Viewership in March Madness has skyrocketed in the past few years. Players like Caitlin Clark, Angel Reese, Zach Edey, and even programs like UConn led by Dan Hurley have helped in this uptick. So, a logical move by Charlie Baker, Dan Gavitt, and Lynn Holzman of the NCAA would be a March Madness expansion to an even larger number.

Big plans from the NCAA

Mar 30, 2024; Los Angeles, CA, USA; A general overall view as Clemson Tigers guard Chase Hunter (1) dribbles dribbles the ball against Alabama Crimson Tide guard Aaron Estrada (55) on the NCAA March Madness Sweet 16 and Elite Eight logo at midcourt in the first half at Arena. Mandatory Credit: Kirby Lee-USA TODAY Sports
© Kirby Lee-USA TODAY Sports

The NCAA is willing to expand March Madness such that more teams get included, per Ross Dellenger of Yahoo Sports. They are either considering an addition of four or eight teams down the line. This would expand the competition to 72 and 76 squads for the greatest prize in all of college basketball, the National Championship. Charlie Baker and the commissioners have still not reached an agreement. But, it was presented by Dan Gavitt, the NCAA's senior vice president for basketball, and Lynn Holzman, the vice president for women's basketball.

This March Madness expansion could come as early as the 2025-26 season. But, it does not mean that the revenue for the tournament nor the NCAA has increased also. CBS and Turner, the current rights holders, are not required to increase their investment if this move does happen. However, the possibility of the contract getting larger is never zero.

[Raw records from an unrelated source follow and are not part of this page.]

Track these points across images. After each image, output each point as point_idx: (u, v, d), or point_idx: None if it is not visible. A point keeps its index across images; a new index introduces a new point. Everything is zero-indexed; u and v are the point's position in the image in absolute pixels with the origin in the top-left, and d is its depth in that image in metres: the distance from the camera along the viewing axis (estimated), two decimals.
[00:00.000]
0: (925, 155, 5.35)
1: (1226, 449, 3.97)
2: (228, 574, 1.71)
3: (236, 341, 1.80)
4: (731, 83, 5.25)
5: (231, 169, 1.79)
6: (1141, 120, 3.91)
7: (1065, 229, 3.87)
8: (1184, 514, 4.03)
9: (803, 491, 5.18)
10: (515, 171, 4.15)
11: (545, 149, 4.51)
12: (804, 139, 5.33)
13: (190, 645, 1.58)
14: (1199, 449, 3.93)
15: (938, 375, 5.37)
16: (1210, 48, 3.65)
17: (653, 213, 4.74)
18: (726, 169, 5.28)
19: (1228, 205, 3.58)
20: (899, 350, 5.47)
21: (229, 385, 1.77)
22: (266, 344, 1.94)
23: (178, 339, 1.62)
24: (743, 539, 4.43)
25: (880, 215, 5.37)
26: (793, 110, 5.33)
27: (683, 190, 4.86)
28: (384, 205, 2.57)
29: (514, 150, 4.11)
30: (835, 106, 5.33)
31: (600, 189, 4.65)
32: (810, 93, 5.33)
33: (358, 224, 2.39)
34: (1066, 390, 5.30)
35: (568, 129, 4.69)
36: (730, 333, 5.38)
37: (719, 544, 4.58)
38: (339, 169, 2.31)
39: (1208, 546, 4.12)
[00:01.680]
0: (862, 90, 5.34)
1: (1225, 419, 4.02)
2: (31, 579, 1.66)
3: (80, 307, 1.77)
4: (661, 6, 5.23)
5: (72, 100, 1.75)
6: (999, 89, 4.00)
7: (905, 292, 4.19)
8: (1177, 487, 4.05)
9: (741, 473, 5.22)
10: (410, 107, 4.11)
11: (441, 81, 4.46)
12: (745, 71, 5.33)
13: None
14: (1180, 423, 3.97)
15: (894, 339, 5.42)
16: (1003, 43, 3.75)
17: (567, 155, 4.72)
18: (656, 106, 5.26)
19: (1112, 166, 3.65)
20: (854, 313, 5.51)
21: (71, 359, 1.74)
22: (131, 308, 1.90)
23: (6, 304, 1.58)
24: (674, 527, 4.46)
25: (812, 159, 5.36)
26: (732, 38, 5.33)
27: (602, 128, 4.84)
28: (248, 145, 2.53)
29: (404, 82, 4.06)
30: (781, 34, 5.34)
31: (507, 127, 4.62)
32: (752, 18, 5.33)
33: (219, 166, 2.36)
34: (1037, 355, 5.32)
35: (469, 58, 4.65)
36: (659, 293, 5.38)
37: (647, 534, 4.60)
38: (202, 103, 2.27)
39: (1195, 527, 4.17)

The next step is for Charlie Baker and the NCAA to analyze whether or not this would be a strategic move. They will be conducting the examinations in the summer and fall to outline the actionable plans that they could carry out to make March Madness' expansion a reality. Meetings are also likely to start as soon as the next week of this presentation. The NCAA basketball oversight committee will immediately conduct its meetings after this plan is presented. Meanwhile, the NCAA basketball selection committee is going to have theirs in the coming month.

March Madness is one of the biggest revenue earners for the NCAA. It gets approximately $700 million per year from CBS and Turner. That very hefty contract is going to last up until 2032. So, they must take careful steps in altering the biggest college basketball tournament and one of the biggest sporting events in the country.

What does an expanded March Madness look like?

The first thing to note is that automatic qualifiers from the 28 smaller conferences will not be touched. This means that only the number of at-large selections is going to expand due to this move. An additional First Four site in the Western time zone is likely going to be added because of this.

The change will likely include play-in games. So, the 64 teams ranked higher that have secured a spot in March Madness are not that affected. Squads that are ranked from 10th to 12th need to win a play-in game. This is so that they can advance to the first round due to this expansion. A big issue that Charlie Baker's NCAA will have to deal with is having to relegate smaller conference automatic qualifiers to these play-in games.

A lot of movement is going to go on in the NCAA in the coming months. Will it all be realized come the 2025 season?